- [Le texte]
==*==

Aujourd’hui, j’ai décidé de parler d’un sujet bien spécifique, les frontières du point de vue des personnes habitant dans les régions transfrontalières. Dans cet article, je vais questionner la définition de frontière, au vu de la politique de Schengen. Puis, je vais m’interroger sur ce que veut dire être transfrontalier en 2020. Enfin, il sera question d’imagination : comment peut évoluer notre rapport à une frontière qui est là, sans être là ?
Schengen et la frontière : un paradoxe ?
Une frontière est définie comme une délimitation géographique stricte, entre deux pays. Une frontière, par définition, oppose : la nationalité, la langue, ou encore la monnaie parfois. Elle est associée à des contrôles, douaniers et policiers notamment.

==*==

- [Données étudiées]
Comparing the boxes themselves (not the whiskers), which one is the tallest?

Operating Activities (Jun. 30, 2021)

==*==

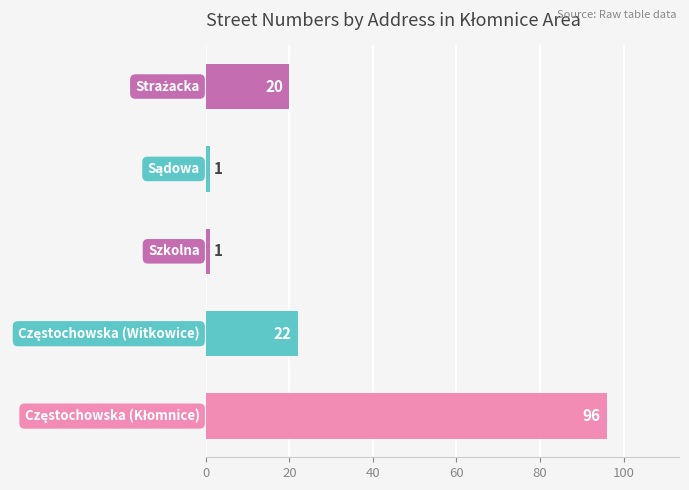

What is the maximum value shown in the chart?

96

==*==

- [À faire]
- A) Recopiez le texte sur les frontières et Schengen, de « Une frontière est » jusqu'à « et policiers notamment. » inclus.
- B) Poursuivez le texte sur les frontières et Schengen à partir de l'endroit où il s'arrête.
Les enregistrements ne sont d'aucune utilité ici.

- [Corrigé de l'exercice]
- A)
Une frontière est définie comme une délimitation géographique stricte, entre deux pays. Une frontière, par définition, oppose : la nationalité, la langue, ou encore la monnaie parfois. Elle est associée à des contrôles, douaniers et policiers notamment.

- B)
Mais l’Union Européenne, en adoptant les Accords Schengen a rebattu les cartes. Je rappelle ici les dates clés : signée en 1990, la convention de Schengen regroupe actuellement 22 Etats membres et quatre pays associés, la Suisse, le Liechtenstein, l’Islande et la Norvège. Son principe ? Assurer la liberté de circulation des biens, capitaux, services et personnes, sans contrôle aux frontières, autre qu’une rapide vérification des passeports ou cartes d’identité de temps en temps dans les trains, ou encore à l’embarquement des avions.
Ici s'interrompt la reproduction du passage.